SEZIONE SECONDA - Riflessioni teologiche e proposte pastorali

2. La dimensione personale e la dimensione comunitaria della Riconciliazione

Mi sono molto interrogato, a seguito di tanto fervore di giovani, su ciò che li aveva indotti, durante la XV GMG, ad accostarsi con sincera ed intensa commozione al Sacramento della Riconciliazione. È lo stesso interrogativo che mi sono posto anche in altre occasioni in cui ho toccato con mano, soprattutto alla conclusione di Corsi di Esercizi Spirituali o di giornate di Ritiro, oppure in altre GMG, la gioia fino alle lacrime di chi ritrovava la piena comunione con Dio.
Che cosa, nell'esperienza del Circo Massimo, è riuscito a toccare il cuore di quella folla sterminata di giovani?
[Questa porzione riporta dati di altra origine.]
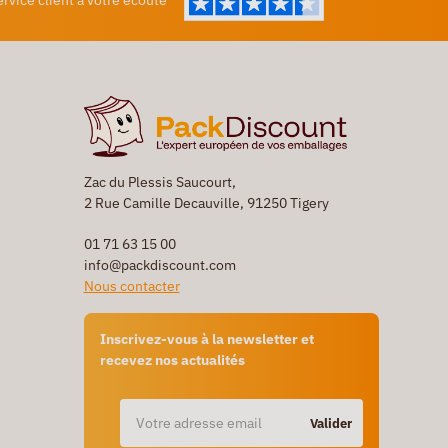
ervice client à votre écoute
Zac du Plessis Saucourt,
2 Rue Camille Decauville, 91250 Tigery
01 71 63 15 00
info@packdiscount.com
Nous contacter
Inscrivez-vous à la newsletter et
recevez nos actualités
Valider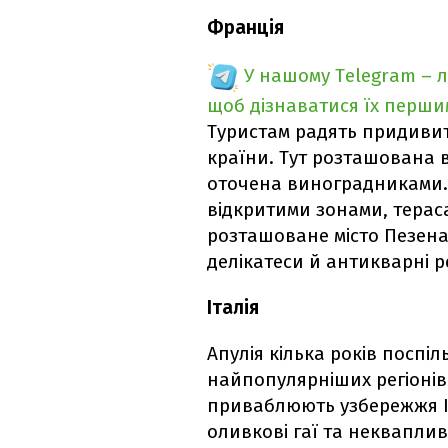
Франція
У нашому Telegram – 
щоб дізнаватися їх перш
Туристам радять придивит
країни. Тут розташована ві
оточена виноградниками. 
відкритими зонами, терас
розташоване місто Пезена
делікатеси й антикварні ре
Італія
Апулія кілька років поспі
найпопулярніших регіонів І
приваблюють узбережжя Іо
оливкові гаї та неквапли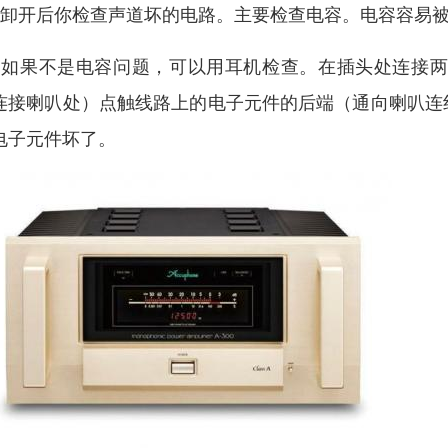
、卸开后你检查声道坏的电路。主要检查电容。电容容易
、如果不是电容问题，可以用耳机检查。在插头处连接
连接喇叭处）点触线路上的电子元件的后端（通向喇叭连
电子元件坏了。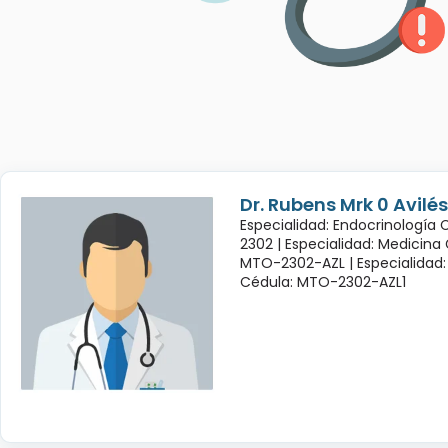
Dr. Rubens Mrk 0 Avil
Especialidad: Endocrinología
2302 |
Especialidad: Medicina
MTO-2302-AZL |
Especialidad:
Cédula: MTO-2302-AZL1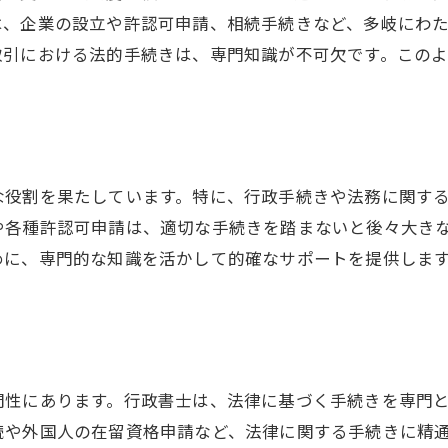
行政書士の魅力的な職務内容
は、企業の設立や許認可申請、相続手続きなど、多岐にわ
行政書士が取り扱う案件とは
取引における法的手続きは、専門知識が不可欠です。この
行政書士の専門知識を活かす
。
行政書士の仕事のプロセス
な役割を果たしています。特に、行政手続きや法務に関す
や各種許認可申請は、適切な手続きを踏まないと後々大き
めに、専門的な知識を活かして的確なサポートを提供しま
門性にあります。行政書士は、法律に基づく手続きを専門
続や外国人の在留資格申請など、法律に関する手続きに精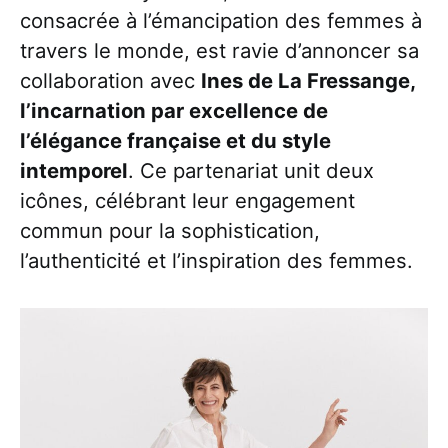
consacrée à l’émancipation des femmes à
travers le monde, est ravie d’annoncer sa
collaboration avec
Ines de La Fressange,
l’incarnation par excellence de
l’élégance française et du style
intemporel
. Ce partenariat unit deux
icônes, célébrant leur engagement
commun pour la sophistication,
l’authenticité et l’inspiration des femmes.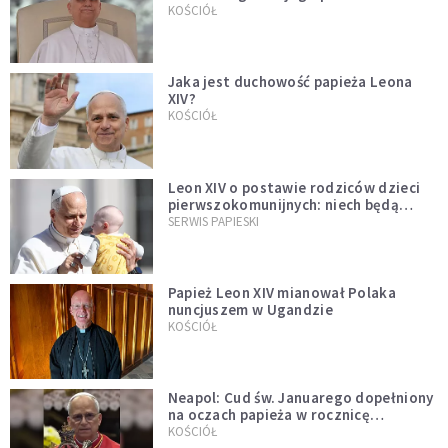
bezprecedensowa decyzja
KOŚCIÓŁ
Jaka jest duchowość papieża Leona
XIV?
KOŚCIÓŁ
Leon XIV o postawie rodziców dzieci
pierwszokomunijnych: niech będą
przykładem
SERWIS PAPIESKI
Papież Leon XIV mianował Polaka
nuncjuszem w Ugandzie
KOŚCIÓŁ
Neapol: Cud św. Januarego dopełniony
na oczach papieża w rocznicę
pontyfikatu!
KOŚCIÓŁ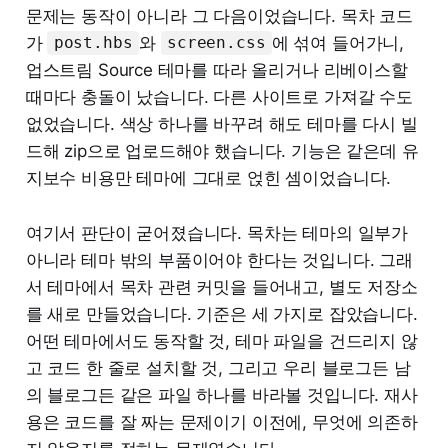
문제는 동작이 아니라 그 다음이었습니다. 목차 코드
가
와
에 섞여 들어가니,
post.hbs
screen.css
업스트림 Source 테마를 따라 올리거나 리베이스할
때마다 충돌이 났습니다. 다른 사이트로 가져갈 수도
없었습니다. 색상 하나를 바꾸려 해도 테마를 다시 빌
드해 zip으로 업로드해야 했습니다. 기능은 같은데 유
지보수 비용만 테마에 그대로 얹힌 셈이었습니다.
여기서 판단이 굳어졌습니다. 목차는 테마의 일부가
아니라 테마 밖의 부품이어야 한다는 것입니다. 그래
서 테마에서 목차 관련 커밋을 들어내고, 별도 저장소
를 새로 만들었습니다. 기준은 세 가지로 잡았습니다.
어떤 테마에서도 동작할 것, 테마 파일을 건드리지 않
고 코드 한 줄로 설치할 것, 그리고 우리 블로그든 남
의 블로그든 같은 파일 하나를 바라볼 것입니다. 재사
용은 코드를 잘 짜는 문제이기 이전에, 무엇에 의존하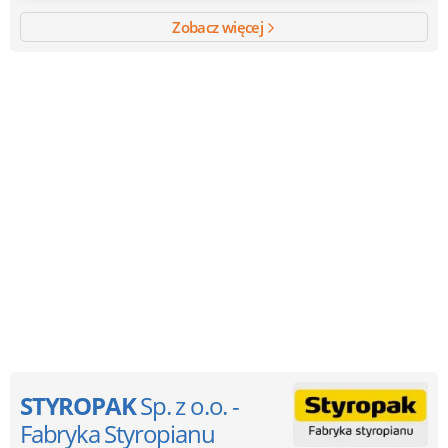
Zobacz więcej
STYROPAK
Sp. z o.o. -
Fabryka Styropianu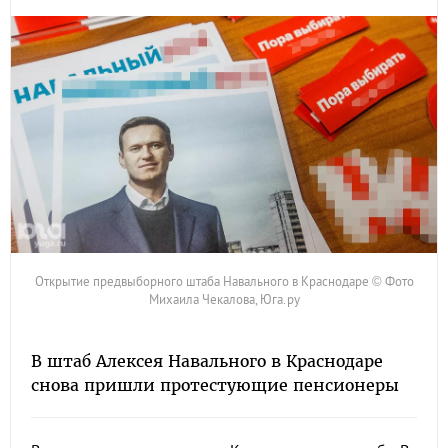
Открытие предвыборного штаба Навального в Краснодаре © Фото
Михаила Чекалова, Юга.ру
В штаб Алексея Навального в Краснодаре
снова пришли протестующие пенсионеры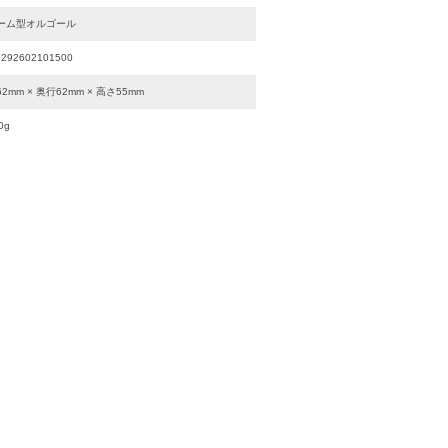
ーム型オルゴール
0292602101500
2mm × 奥行62mm × 高さ55mm
0g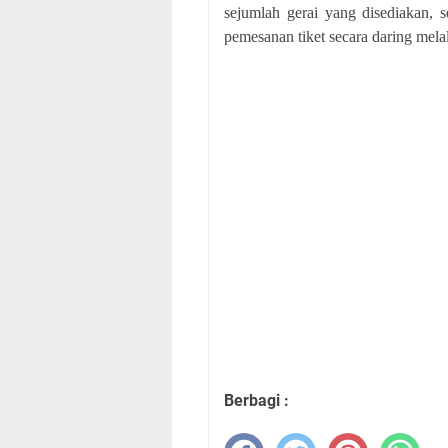
sejumlah gerai yang disediakan, 
pemesanan tiket secara daring mela
Berbagi :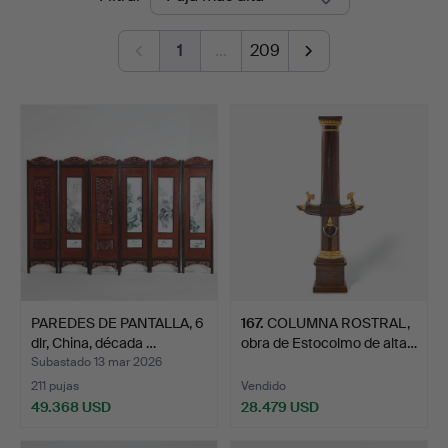
de
1
…
209
remate
PAREDES DE PANTALLA, 6
167
.
COLUMNA ROSTRAL,
dlr, China, década …
obra de Estocolmo de alta…
Subastado 13 mar 2026
211 pujas
Vendido
49.368 USD
28.479 USD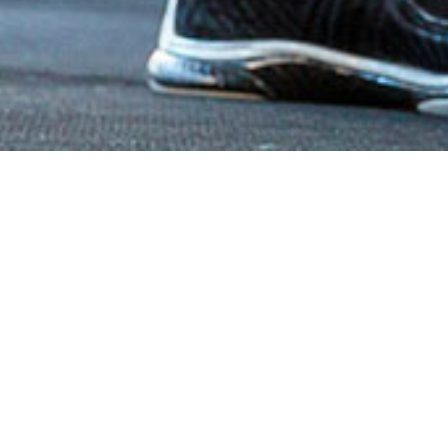
ARIAPURHA e buona Salute
28/06/2021
VERICARE Routine
ARIAPURHA di Vericar
che possono minare l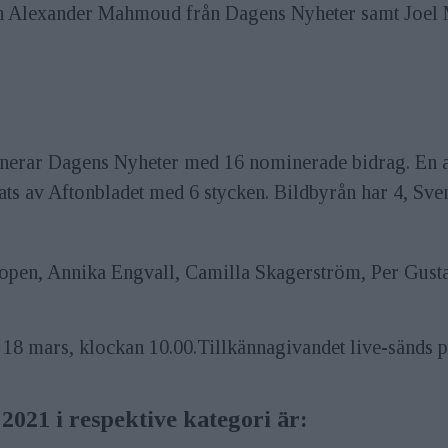
ch Alexander Mahmoud från Dagens Nyheter samt Joel 
inerar Dagens Nyheter med 16 nominerade bidrag. En a
ats av Aftonbladet med 6 stycken. Bildbyrån har 4, Sv
 Hoopen, Annika Engvall, Camilla Skagerström, Per Gus
 18 mars, klockan 10.00.Tillkännagivandet live-sänds p
2021 i respektive kategori är: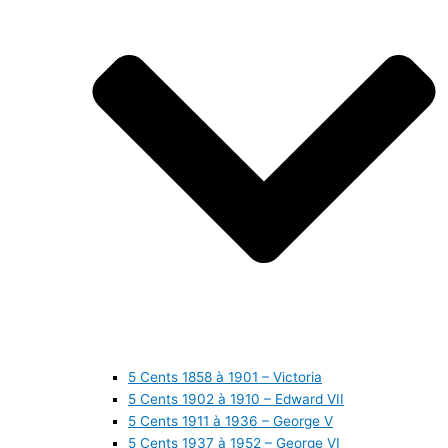
5 Cents 1858 à 1901 – Victoria
5 Cents 1902 à 1910 – Edward VII
5 Cents 1911 à 1936 – George V
5 Cents 1937 à 1952 – George VI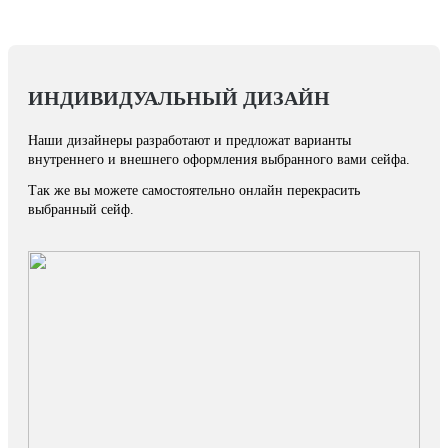
ИНДИВИДУАЛЬНЫЙ ДИЗАЙН
Наши дизайнеры разработают и предложат варианты
внутреннего и внешнего оформления выбранного вами сейфа.
Так же вы можете самостоятельно онлайн перекрасить
выбранный сейф.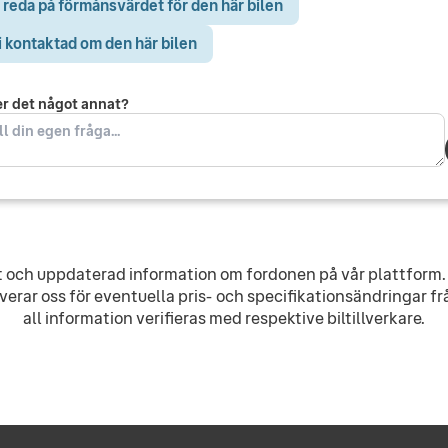
 reda på förmånsvärdet för den här bilen
i kontaktad om den här bilen
er det något annat?
ekt och uppdaterad information om fordonen på vår plattform. 
erar oss för eventuella pris- och specifikationsändringar fr
all information verifieras med respektive biltillverkare.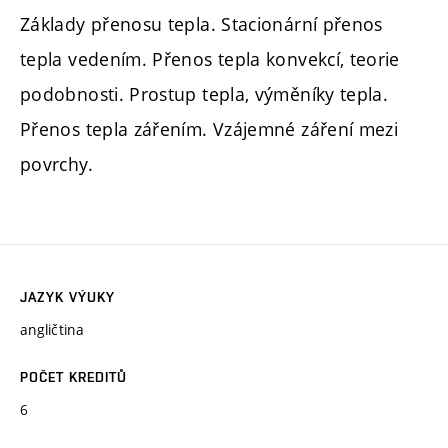
Základy přenosu tepla. Stacionární přenos
tepla vedením. Přenos tepla konvekcí, teorie
podobnosti. Prostup tepla, výměníky tepla.
Přenos tepla zářením. Vzájemné záření mezi
povrchy.
JAZYK VÝUKY
angličtina
POČET KREDITŮ
6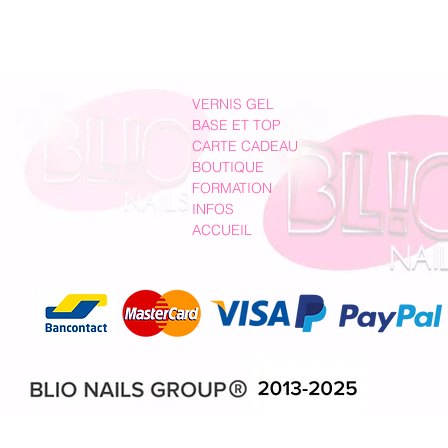
VERNIS GEL
BASE ET TOP
CARTE CADEAU
BOUTIQUE
FORMATION
INFOS
ACCUEIL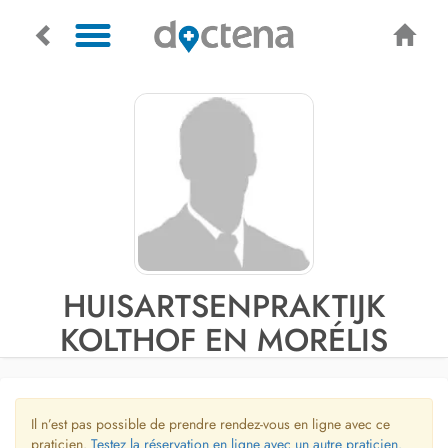
HUISARTSENPRAKTIJK
KOLTHOF EN MORÉLIS
Il n’est pas possible de prendre rendez-vous en ligne avec ce
praticien.
Testez la réservation en ligne avec un autre praticien.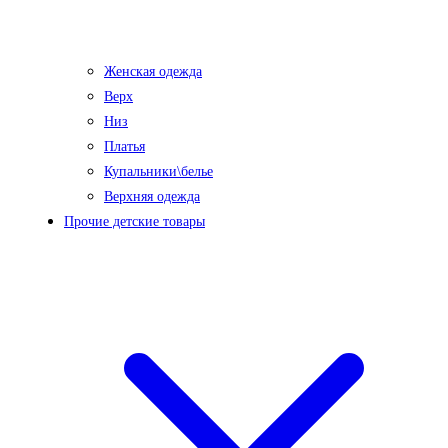
Женская одежда
Верх
Низ
Платья
Купальники\белье
Верхняя одежда
Прочие детские товары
Più volte mi sono ripetuto che in quell'occasione i giovani hanno dato un segnale forte a tutta la Chiesa, eppure in quei giorni tanti pregavano per loro, li accompagnavano con la fede, chi dal proprio monastero, chi dalle comunità parrocchiali, chi da un letto di sofferenza. E indubbiamente la piena fiducia in Dio e in loro che il Santo Padre aveva dimostrato non poteva lasciare i giovani indifferenti. Gli ingredienti di una GMG sono sempre tali per cui è difficile stabilire da dove venga lo Spirito e dove vada (crf. Gv 3,8).
Ma la vera novità di quell'occasione, non effimera o teorica, mi è sembrata la forza con cui al Circo Massimo la Riconciliazione diventava evento profondamente comunitario e, insieme, assolutamente personale. La scelta di confessionali discreti e visibili contemporaneamente, e soprattutto la presenza di giovani che si dimostravano sinceramente felici di invitare, accogliere, accompagnare e riaccogliere quanti si disponevano ad un incontro di perdono mediante il sacerdote, restituiva più chiaramente all'avvenimento il significato che Gesù ci ha espressamente indicato nel Vangelo.
Questa riflessione mi ha indotto a ricercare ciò che ricordavo di aver letto, giovane studente di Teologia, sul Sacramento della Riconciliazione nella Chiesa dei primi secoli, per tornare con più passione a quella dei nostri giorni.
Più rifletto su quei giorni e più mi convinco che quell'avvenimento, quasi inconsapevolmente, ci aveva riportato alla genuina riscoperta di aspetti forse in parte dimenticati da confessori e penitenti.